The Co-op Ordinance currently under consideration will change this situation by allowing co-ops with up to 12 occupants to be established in low-density residential zones. This change will damage the commitments made to property owners in our zoning regulations by enabling the spread of higher density occupancies into single-family neighborhoods. Proponents of this ordinance, by seeking to place higher density occupancies in single-family neighborhoods, are essentially requiring the community to give them access to a sector of the housing market that they can’t pay for themselves.

PLAN-Boulder County recommends that co-ops only be allowed in higher density zoning districts as a pilot project for two years. They should be closely studied during the pilot period and the results publicly reported. Important aspects to be evaluated would include:

• A robust and effective enforcement mechanism, including the rigorous enforcement of occupancy violations in other housing situations, such as illegally over-occupied boarding and group houses and illegal co-ops, should be demonstrated before expanding co-ops beyond the pilot phase, and before allowing them in low density residential zones. The City has a very poor record with housing code enforcement with regard to occupancy. The City must provide neighbors and neighborhoods with assurances through an enforcement plan that has citizen input.

• The parking impacts to on-street parking must be determined. Unless a parking district is created, there seems to be little the city could do to enforce the ordinance limitation to three on-street parking spaces for a co-op. The requirement to identify the owner and the make and model of the cars belonging to the co-op has been removed from the current version of the ordinance.
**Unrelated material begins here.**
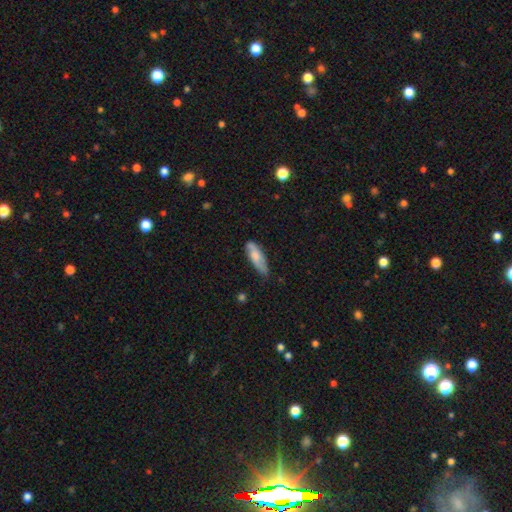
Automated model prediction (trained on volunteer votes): Overall: smooth (71%). How rounded: in between (52%; cigar-shaped 46%). Merging: none (61%; minor disturbance 31%).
If the Council’s decision is to allow co-ops in low-density zones, PLAN-Boulder County recommends that such co-ops be limited to occupancy by no more than six people, and implemented as a pilot project for a period of no more than two years. This would be twice the number of unrelated people that our current zoning regulations allow in a single- family dwelling unit, and would represent a significant expansion of the current limit. A pilot project would allow the city to evaluate the real impacts of so drastically changing the zoning regulations in low-density neighborhoods. Occupancy of more than six people should be limited to higher density zones.

PLAN-Boulder County supports the changes to the ordinance that require permanent affordability, and recommends that rental-co-ops be subject to per capita rent limitations and equity co-ops be deed-restricted so that both are permanently affordable in the future. Co-ops have been presented as a limited part of the solution to Boulder’s lack of affordable housing. But if their rents and re-sale prices are not restricted, they will intensify the problem, not reduce it.
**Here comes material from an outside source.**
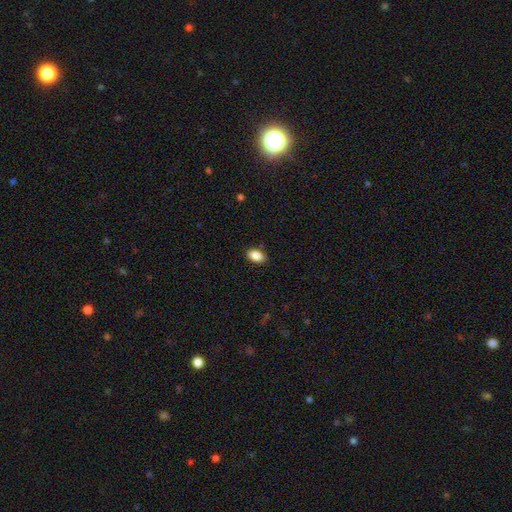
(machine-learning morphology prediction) smooth 88%, star or artifact 8%, featured or disk 5%. Down the decision tree: how rounded — in between (91%); merging — none (89%).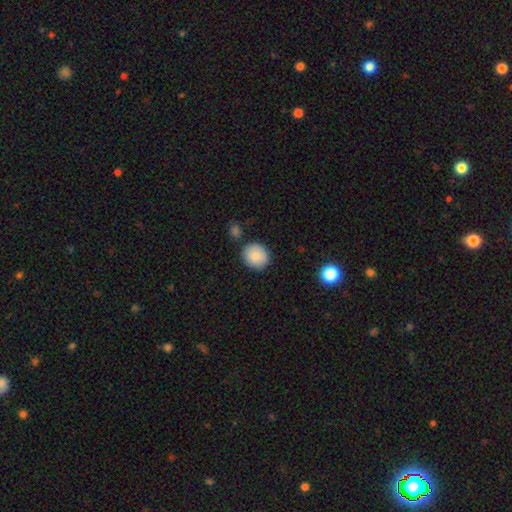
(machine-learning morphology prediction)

PLAN-Boulder County recommends that the maximum effort be made to keep the co-op ordinance as simple as possible. With occupancy varying by lot size, or square footage per occupant, or whatever combinations the Council can come up with, the regulations become completely opaque to the average citizen who will have no idea what to expect to be imposed on them by this ordinance. At least make it easy for us to know how many people could be living next door.

Council should be clear what this ordinance effectively does to Boulder citizens. It increases density in single-family residential neighborhoods in a way that is only available to a very select group of people. It has met resistance from neighborhoods because it will have impacts and those impacts have real costs to neighbors and neighborhoods. Someone will end up suffering those impacts and paying those costs. The community benefit of housing affordability offered by this ordinance is so limited that the tradeoffs between neighborhood impacts and affordability remain significantly inequitable. As proposed, the ordinance achieves little community benefit, and asks too much from neighbors and neighborhoods.